Beyond the bailout mentality

Though I don’t know why Oprah Winfrey puts herself on every single cover, her magazine — called, of course, O — consistently features insightful, thought-provoking essays. In April 2008, the writer Terry Tempest Williams wrote movingly of her stay in the county jail in Soda Springs, Idaho. Arrested for speeding without a valid driver’s license, she chose to forego posting the $200 bail. Instead, after a call to her husband, she replaced her nice clothes and Prada slippers with a standard-issue orange jumpsuit and Keds. Entering a cinder-block pod with 12 other women, she soon found that most of them were there because of a different sort of speed: crystal meth.

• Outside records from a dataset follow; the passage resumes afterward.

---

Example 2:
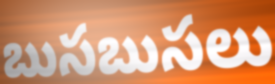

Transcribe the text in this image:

బుసబుసలు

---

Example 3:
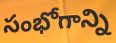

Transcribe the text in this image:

సంభోగాన్ని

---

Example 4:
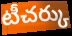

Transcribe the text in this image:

టీచర్కు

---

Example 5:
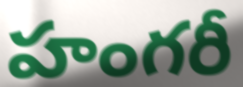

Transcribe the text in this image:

హంగరీ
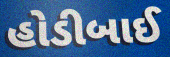
હોડીબાઈ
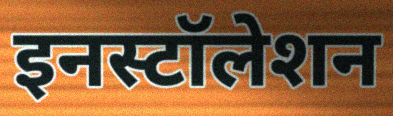
इनस्टॉलेशन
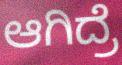
ಆಗಿದ್ರೆ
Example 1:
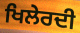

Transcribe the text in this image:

ਖਿਲੇਰਦੀ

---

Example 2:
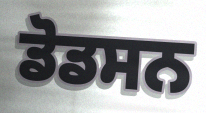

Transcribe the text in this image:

ਡੋਡਸਨ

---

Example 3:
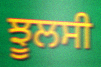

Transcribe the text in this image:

ਝੂਲਸੀ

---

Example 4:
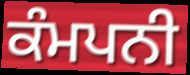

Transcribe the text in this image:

ਕੰਮਪਨੀ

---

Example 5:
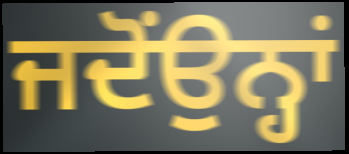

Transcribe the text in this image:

ਜਦੋਂਉਨ੍ਹਾਂ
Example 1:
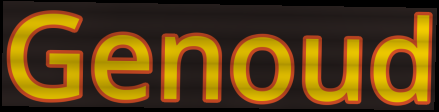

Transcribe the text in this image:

Genoud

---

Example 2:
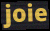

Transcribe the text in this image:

joie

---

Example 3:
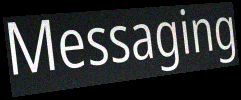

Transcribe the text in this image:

Messaging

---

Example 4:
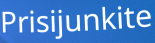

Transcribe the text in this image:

Prisijunkite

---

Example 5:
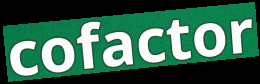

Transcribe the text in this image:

cofactor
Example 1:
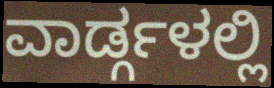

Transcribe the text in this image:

ವಾರ್ಡ್ಗಳಲ್ಲಿ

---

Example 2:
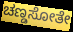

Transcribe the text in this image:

ಚಣ್ಡಸೋತೇ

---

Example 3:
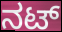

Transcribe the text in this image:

ನಟ್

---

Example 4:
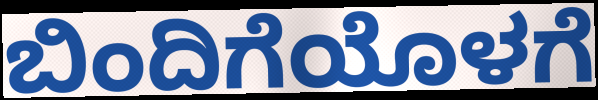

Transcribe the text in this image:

ಬಿಂದಿಗೆಯೊಳಗೆ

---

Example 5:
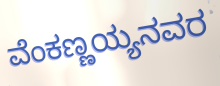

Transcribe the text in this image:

ವೆಂಕಣ್ಣಯ್ಯನವರ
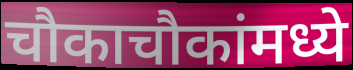
चौकाचौकांमध्ये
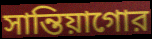
সান্তিয়াগোর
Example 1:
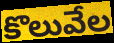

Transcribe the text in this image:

కొలువేల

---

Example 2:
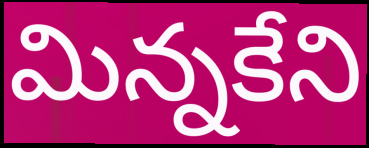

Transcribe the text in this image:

మిన్నకేని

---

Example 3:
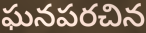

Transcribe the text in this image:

ఘనపరచిన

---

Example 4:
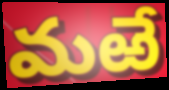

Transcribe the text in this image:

మఱే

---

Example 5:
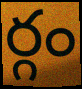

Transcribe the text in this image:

ర్గం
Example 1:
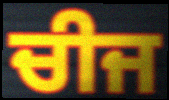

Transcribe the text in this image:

ਚੀਜ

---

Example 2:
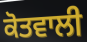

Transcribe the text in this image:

ਕੋਤਵਾਲੀ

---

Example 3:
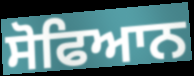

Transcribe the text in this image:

ਸੋਫਿਆਨ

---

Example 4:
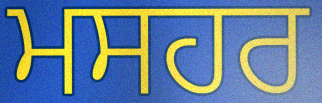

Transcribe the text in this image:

ਮਸਹਰ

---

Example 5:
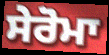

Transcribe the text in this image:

ਸੇਰੋਮਾ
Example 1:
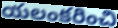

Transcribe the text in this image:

యలంకరించి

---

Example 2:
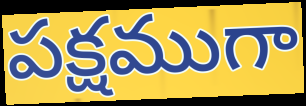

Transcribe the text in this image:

పక్షముగా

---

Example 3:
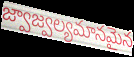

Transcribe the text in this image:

జ్వాజ్వల్యమానమైన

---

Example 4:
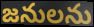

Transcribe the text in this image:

జనులను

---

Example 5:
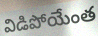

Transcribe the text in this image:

విడిపోయేంత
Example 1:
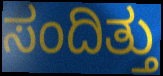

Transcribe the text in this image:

ಸಂದಿತ್ತು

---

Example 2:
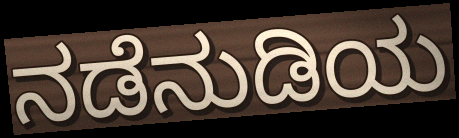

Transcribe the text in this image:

ನಡೆನುಡಿಯ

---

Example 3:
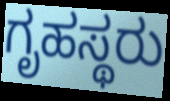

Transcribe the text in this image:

ಗೃಹಸ್ಥರು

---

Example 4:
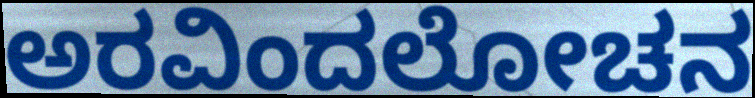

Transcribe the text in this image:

ಅರವಿಂದಲೋಚನ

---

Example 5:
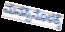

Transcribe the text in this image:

ಮನಸ್ಸಿನೊಳಕ್ಕೆ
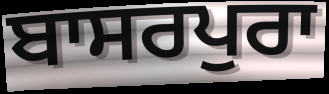
ਬਾਸਰਪੁਰਾ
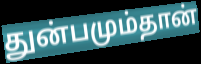
துன்பமும்தான்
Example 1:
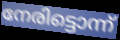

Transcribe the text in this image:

നേരിട്ടൊന്ന്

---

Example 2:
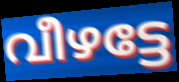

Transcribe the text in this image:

വീഴട്ടേ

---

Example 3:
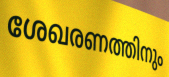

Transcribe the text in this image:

ശേഖരണത്തിനും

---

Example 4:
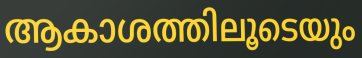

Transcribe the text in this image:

ആകാശത്തിലൂടെയും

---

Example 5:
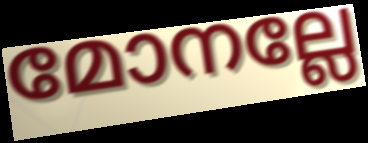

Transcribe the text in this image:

മോനല്ലേ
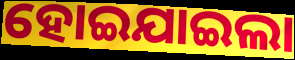
ହୋଇଯାଇଲା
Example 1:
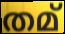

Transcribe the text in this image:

തമ്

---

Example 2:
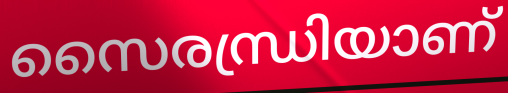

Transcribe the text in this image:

സൈരന്ധ്രിയാണ്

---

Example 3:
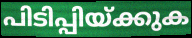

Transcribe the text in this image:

പിടിപ്പിയ്ക്കുക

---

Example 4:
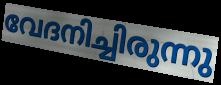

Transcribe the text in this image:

വേദനിച്ചിരുന്നു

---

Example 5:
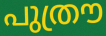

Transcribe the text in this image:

പുത്രൗ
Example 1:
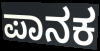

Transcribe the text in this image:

ಪಾನಕ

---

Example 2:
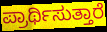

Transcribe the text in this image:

ಪ್ರಾರ್ಥಿಸುತ್ತಾರೆ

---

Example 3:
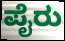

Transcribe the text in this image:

ಪೈರು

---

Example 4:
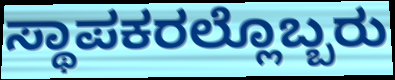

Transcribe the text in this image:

ಸ್ಥಾಪಕರಲ್ಲೊಬ್ಬರು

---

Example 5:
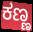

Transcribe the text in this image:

ಕಣ್ಣ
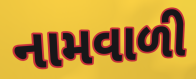
નામવાળી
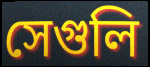
সেগুলি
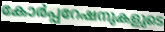
കോർപ്പറേഷനുകളുടെ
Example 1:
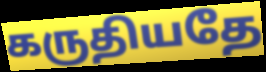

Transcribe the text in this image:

கருதியதே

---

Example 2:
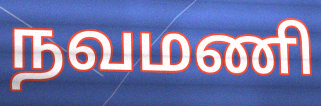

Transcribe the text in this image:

நவமணி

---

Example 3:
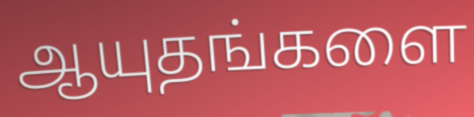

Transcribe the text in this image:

ஆயுதங்களை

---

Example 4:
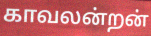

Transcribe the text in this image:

காவலன்றன்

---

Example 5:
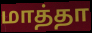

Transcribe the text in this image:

மாத்தா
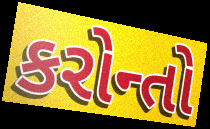
કરોન્તો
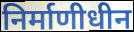
निर्माणीधीन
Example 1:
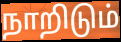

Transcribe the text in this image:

நாறிடும்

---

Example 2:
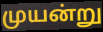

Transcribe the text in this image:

முயன்று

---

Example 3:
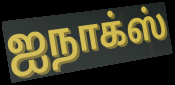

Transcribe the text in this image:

ஐநாக்ஸ்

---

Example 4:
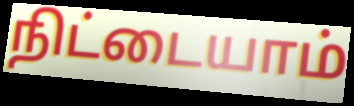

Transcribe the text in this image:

நிட்டையாம்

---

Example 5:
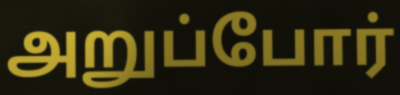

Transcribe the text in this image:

அறுப்போர்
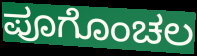
ಪೂಗೊಂಚಲ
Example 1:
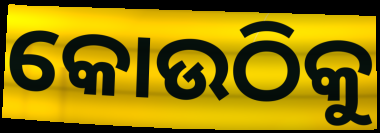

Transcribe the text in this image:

କୋଉଠିକୁ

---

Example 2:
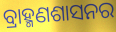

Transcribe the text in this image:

ବ୍ରାହ୍ମଣଶାସନର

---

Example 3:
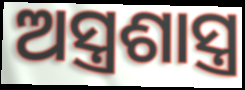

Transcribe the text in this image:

ଅସ୍ତ୍ରଶାସ୍ତ୍ର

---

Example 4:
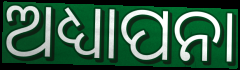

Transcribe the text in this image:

ଅଧ୍ୟାପନା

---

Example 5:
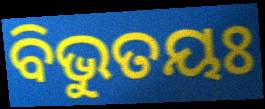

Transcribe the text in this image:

ବିଭୁତୟଃ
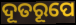
ଦୂତରୂପେ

In her essay, Williams describes her jail stay as a powerful “note to self”: accept personal responsibility for one’s actions. Too often, having the money to bail ourselves out can get in the way of consciously accepting what one has done and failed to do — and what the ensuing consequences are for oneself and others. The mind-set epitomized by George W. Bush’s various Wall Street bailouts shows this way of thinking writ large in our society, with far-reaching damage when reality finally intrudes. As Obama’s team struggles to deal with the train wreck, our country needs a collective moment of clarity comparable to what Williams experienced at the Soda Springs jail. Obama tried to provide it in his inaugural address, but fundamental change does not necessarily happen in one fell swoop.